Viennese neoliberalism held sway until it was fatally weakened by the crash of 2008, leading to a new “round of economic nationalism, led by a fresh wave of populists such as Donald Trump in the US, Boris Johnson in Britain, Jair Bolsonaro in Brazil and Viktor Orbán in Hungary.” In opposition, many on the left turned back to Polanyi, who had forecast the failure of self-regulating markets and set out to search for a “third way” between collectivism and free market ideology. His analysis of the commodification of nature—such as the use of fossil fuels—has come to seem ever more relevant in a time of environmental crisis. The pendulum swings once again.
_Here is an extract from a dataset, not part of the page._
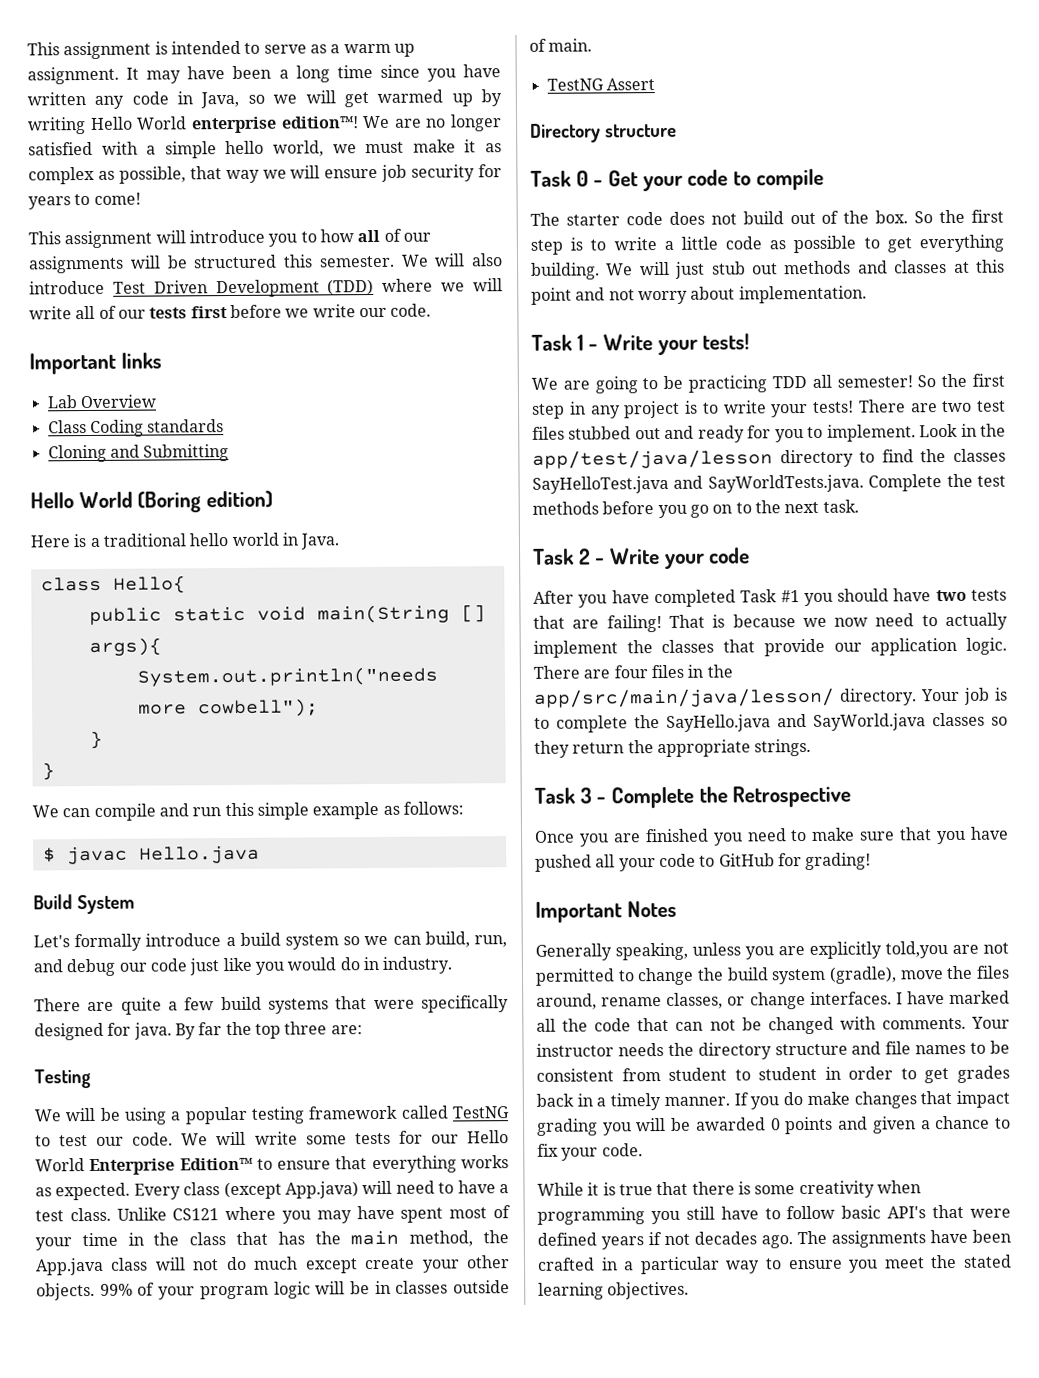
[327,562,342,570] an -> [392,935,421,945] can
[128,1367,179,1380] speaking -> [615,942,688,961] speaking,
Cockett’s research is meticulous, and he is generous in acknowledging the work of many other scholars. He also has a knack for making difficult ideas comprehensible without reducing them to false, diagrammatic simplicity, which is vital to a book of this range and complexity. The lasting impression gained from his lively, thought-provoking survey is of a Viennese cast of mind as much as of individual achievements, “a willingness to take on and use the full diversity of knowledge allied to a relentless pursuit of truth through methodological rigor.” Beyond this—despite the persistent whiff of intellectuals telling the rest of the world what is good for us—one can detect a brave refusal of totalitarian thinking, a willingness to mix, to listen, to argue, and to collaborate. If we can’t endorse all the conclusions that Viennese thinkers came to or applaud all the policies they provoked, this denial of artificial pigeonholes and categories is something to inspire and admire.